Ben-Gvir irrumpe en la Explanada de Al-Aqsa con colonos
El ministro israelí realizó rituales y pidió un templo, en violación del statu quo histórico en el tercer lugar más sagrado del islam.

El ministro israelí de Seguridad Nacional, Itamar Ben-Gvir, entró el lunes en el complejo de la mezquita de Al-Aqsa, en la Jerusalén Este ocupada. Lo acompañaron colonos y rabinos bajo la protección de las fuerzas de ocupación israelíes durante esta incursión provocadora.
El político de extrema derecha realizó oraciones y rituales talmúdicos en el sector oriental de los patios de la mezquita. El acto viola directamente el acuerdo de statu quo vigente desde 1967, que prohíbe rezar en el lugar a los no musulmanes.
Ben-Gvir anunció planes para alterar el estatus histórico del tercer lugar más sagrado del islam.

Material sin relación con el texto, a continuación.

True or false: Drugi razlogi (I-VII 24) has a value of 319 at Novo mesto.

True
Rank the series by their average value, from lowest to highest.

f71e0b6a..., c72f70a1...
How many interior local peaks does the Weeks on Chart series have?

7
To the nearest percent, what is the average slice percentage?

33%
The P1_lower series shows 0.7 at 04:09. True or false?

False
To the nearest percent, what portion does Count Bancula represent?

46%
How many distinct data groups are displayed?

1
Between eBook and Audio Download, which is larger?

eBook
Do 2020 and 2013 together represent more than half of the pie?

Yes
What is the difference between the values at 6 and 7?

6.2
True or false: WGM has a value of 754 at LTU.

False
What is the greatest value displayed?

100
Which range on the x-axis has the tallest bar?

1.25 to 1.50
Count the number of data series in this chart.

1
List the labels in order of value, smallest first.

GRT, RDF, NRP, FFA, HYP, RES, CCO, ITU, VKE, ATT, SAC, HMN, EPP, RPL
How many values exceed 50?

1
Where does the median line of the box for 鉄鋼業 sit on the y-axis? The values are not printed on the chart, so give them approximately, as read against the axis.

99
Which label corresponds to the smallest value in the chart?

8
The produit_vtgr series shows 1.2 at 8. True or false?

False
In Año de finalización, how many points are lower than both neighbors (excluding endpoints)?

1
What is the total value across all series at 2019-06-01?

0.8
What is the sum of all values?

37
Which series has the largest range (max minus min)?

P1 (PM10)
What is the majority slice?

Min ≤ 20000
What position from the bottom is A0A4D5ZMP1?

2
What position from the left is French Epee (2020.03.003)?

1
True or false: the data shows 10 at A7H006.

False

Pareció pedir que se levante un templo judío en el recinto sagrado, en señal de su intención de cambiar la realidad existente mediante pasos graduales.
«Cuando tenía 14 años, rezar estaba prohibido y quien murmuraba era detenido», dijo Ben-Gvir durante la incursión. Añadió que ver hoy la redención resulta conmovedor y subrayó la necesidad de hacer sonar el shofar.
La gobernación de Jerusalén condenó la incursión como una peligrosa escalada. Los responsables la calificaron de violación flagrante del estatus legal de la mezquita y de intento de imponer una nueva realidad alterando por completo su identidad islámica.
La policía israelí permite a los colonos realizar incursiones diarias en el complejo desde 2003, salvo los viernes y los sábados. Este último episodio ocurre mientras decenas de miles de judíos participan en las oraciones del Yom Kipur ante el Muro de las Lamentaciones.